Hydromorphic soils should exhibit higher climate change feedback potentials than well aerated soils since soil organic matter (SOM) losses in them are predicted to be much larger than those of well aerated soils. To evaluate a combined feedback relationship between groundwater level (GWL) and total greenhouse gas (GHG) emission, a greenhouse microcosm experiment was performed by exposing three hydromorphic forest soil types that differed in carbon content to three water levels (−40, −20 and −5 cm) while plants were excluded. Net GHG fluxes were measured continuously.

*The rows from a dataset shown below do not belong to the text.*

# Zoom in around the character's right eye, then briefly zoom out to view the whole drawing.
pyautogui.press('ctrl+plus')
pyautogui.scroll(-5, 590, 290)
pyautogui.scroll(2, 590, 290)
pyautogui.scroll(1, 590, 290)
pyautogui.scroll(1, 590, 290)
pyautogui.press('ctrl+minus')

GHG concentrations plus oxygen were measured in soil air and soil water at different depths. In this study, soil type hardly affected GHG emissions but GWL did. CO2 emissions peaked at GWL of −40 cm and declined on average to 65 and 33% during GWL at −20 and −5 cm, respectively. CH4 emissions showed the opposite pattern having the highest emission rates at GWL of −5 cm and compared to that on average only −3 and −8% during GWL at −20 and −40 cm, respectively. The highest mean N2O emissions were detected at the intermediate GWL of −20 cm, whereas it is reduced on average to 18% for GWL at −40 cm and at −5 cm. The highest greenhouse gas emissions (in CO2 equivalents) were calculated for GWL at −20 cm. During GWL at −40 cm, CO2 equivalent fluxes were only insignificantly lower. CO2 equivalent fluxes reduced explicitly in mean to 35% with GWL at −5 cm. The outcome emphasizes that anaerobic SOM decomposition apparently produces a lower warming potential than aerobic SOM decomposition. Undoubtedly, hydromorphic soils have to be considered for climate–carbon feedback scenarios.